E, no final da homilia, o cardeal pediu a oração dos peregrinos também pelo seu ministério enquanto pastor diocesano.

Na Palavra ao doente, durante o momento de adoração ao Santíssimo Sacramento, a irmã Inês Vasconcelos, religiosa das Servas de Nossa Senhora de Fátima, apontou a confiança da presença de Deus e a fé perseverante como atitude ideal na doença e na privação.

“Hoje, como há dois mil anos, Jesus estás connosco e diz-nos: tem confiança, meu filho, a tua fé te salva! […] Ele conhece o nosso íntimo e aquilo que pode dar plenitude à nossa existência. Ele é o médico divino. Não permitamos que o sofrimento ou dor nos roubem a alegria da esperança ou nos separem do amor de Cristo. Jesus está sempre connosco, para nos ressuscitar”, disse a também responsável pelo Centro de Escuta do Santuário de Fátima, ao lembrar a presença materna e segura que Nossa Senhora garantiu aos Pastorinhos. “À casa da Mãe viemos à procura de paz e conforto para o nosso caminho, muitas vezes atribulado e percorrido em deserto. Como aos santos Pastorinhos, hoje a Mãe diz-nos: ‘o meu Imaculado Coração será o teu refúgio e o caminho que te conduzirá até Deus’.”

No final da celebração, o reitor do Santuário de Fátima agradeceu, em nome do bispo de Leiria-Fátima – ausente na Cova da Iria, por estar a participar na Assembleia Geral do Sínodo dos Bispos, em Roma – a presidência e as palavras do cardeal D. Américo Aguiar, nesta peregrinação de 12 e 13 de outubro. “Não tenho dúvidas de que estes peregrinos continuarão a rezar pelos bons frutos da Assembleia Sinodal e também para que Nossa Senhora venha em auxílio do seu ministério pastoral, como bispo de Setúbal”, garantiu o padre Cabecinhas, ao deixar um último apelo à oração pela paz no Mundo, de modo muito especial na Terra Santa e na Ucrânia.

O cardeal, depois da Procissão do Adeus, ofereceu, na Capelinha das Aparições, a Nossa Senhora de Fátima o báculo que usou na peregrinação (fora-lhe oferecido na Terra Santa em visita no âmbito da JMJ), a cruz episcopal da JMJ, o anel e o solidéu cardinalícios e o lenço branco do adeus (que usou, momentos antes) – um múltiplo gesto despojamento, de entrega e de gratidão, que vale pelo simbolismo, pois, outros báculos, cruzes, anéis, solidéus e lenços brancos não lhe faltarão para o exercício do múnus pastoral. 

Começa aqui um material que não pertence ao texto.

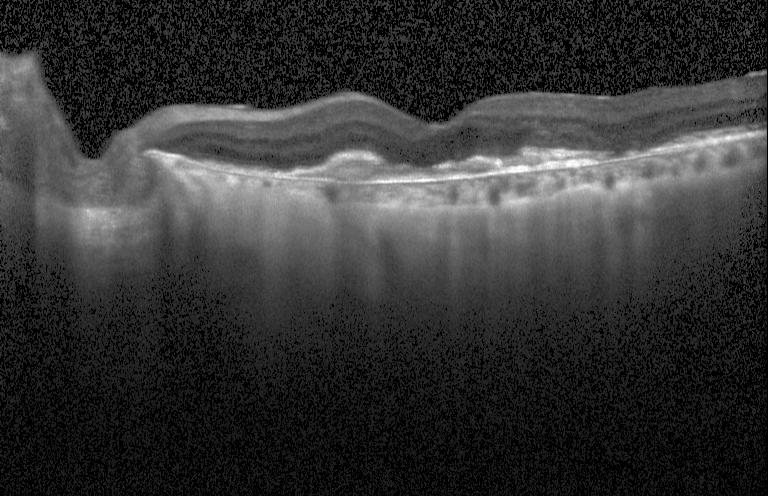

Diagnosis: CNV.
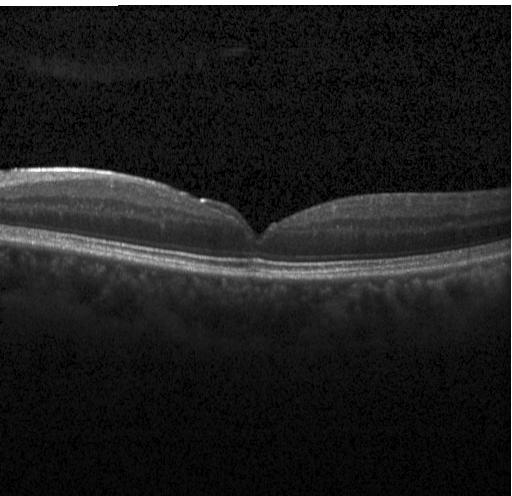
No CNV, no DME, and no drusen.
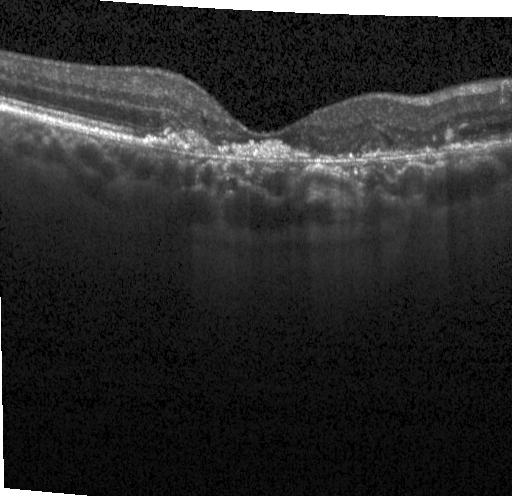
Assessment: choroidal neovascularization.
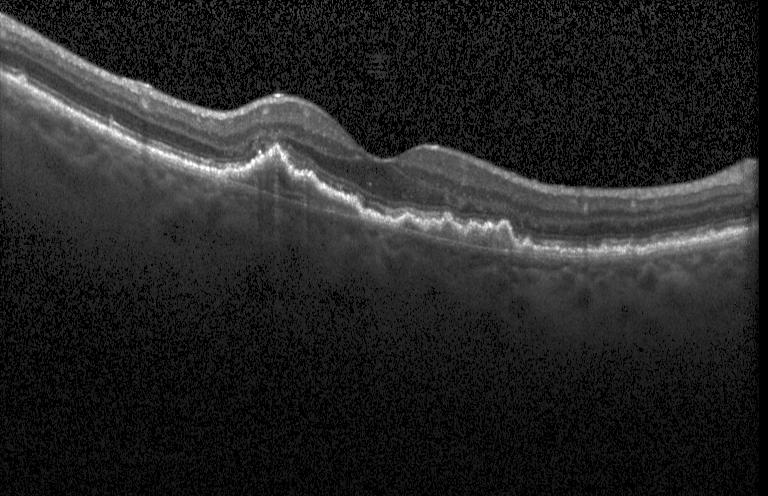

This B-scan demonstrates CNV.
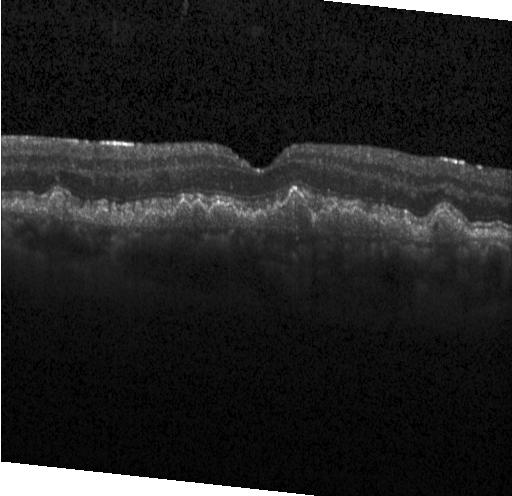
Finding: CNV.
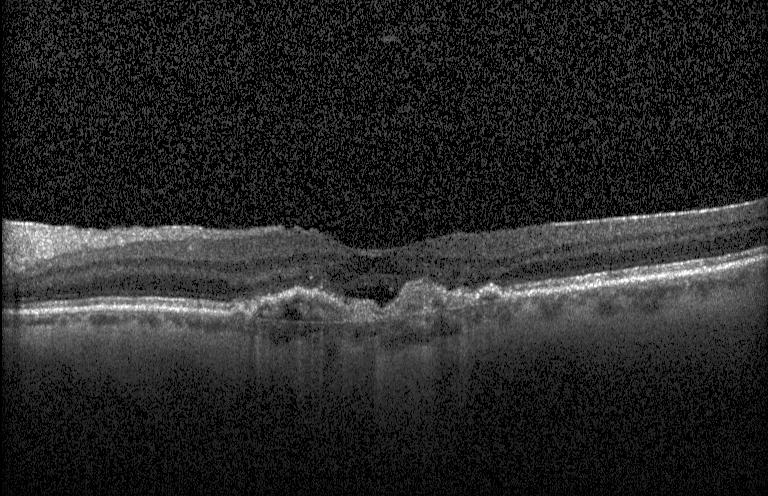 Optical coherence tomography B-scan; spectral-domain optical coherence tomography; fovea-centered.
Choroidal neovascularization (CNV).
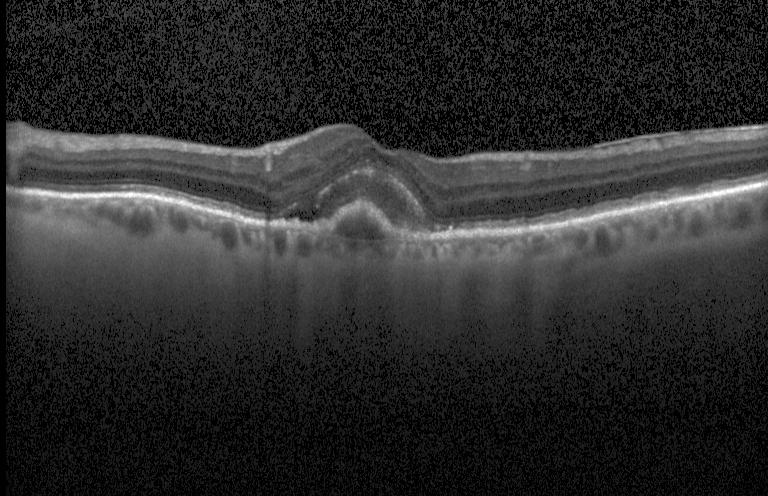
Retinal OCT cross-section — Finding: choroidal neovascularization.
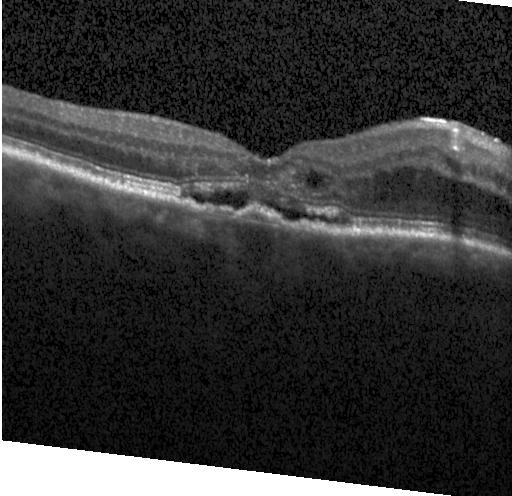

OCT finding: choroidal neovascularization.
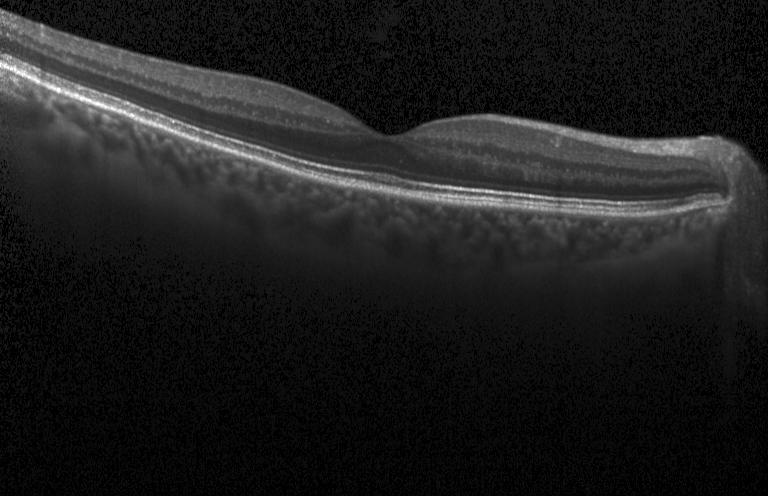

Optical coherence tomography scan
Finding: no CNV, no DME, and no drusen.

“Este báculo foi-me oferecido pela Cáritas de Jerusalém, em Belém, por ocasião da minha visita, em julho passado, por causa da JMJ Lisboa 2023. Vou oferecê-lo a Nossa Senhora, pedindo-Lhe a sua muito especial intercessão pela paz na terra de Jesus, na Ucrânia e em tantas outras geografias e corações”, escreveu, em nota prévia, onde também justificou as restantes ofertas, que depositou aos pés da Imagem de Nossa Senhora de Fátima: “Faço-o como sinal de gratidão pelo apoio incondicional de Nossa Senhora ao que foi a JMJ: preparação e vivência e o que terá de continuar a acontecer nos corações dos jovens peregrinos […] O anel cardinalício quer significar a consagração desta nova missão ‘inesperada’ à nossa Mãe.”

Provavelmente, a expressão “missão inesperada” referir-se-á à missão como cardeal e como bispo de Setúbal.

***

Fiquemo-nos com a declaração do Reitor: “Vamos rezar pela paz, e é inevitável que o tema da guerra volte a estar presente na peregrinação porque está presente no dia a dia. O drama da guerra na Ucrânia, agora o drama da guerra na Terra Santa, em Israel e nos territórios palestinos, na Faixa de Gaza. São situações que nos preocupam e às quais não podemos ficar indiferentes.”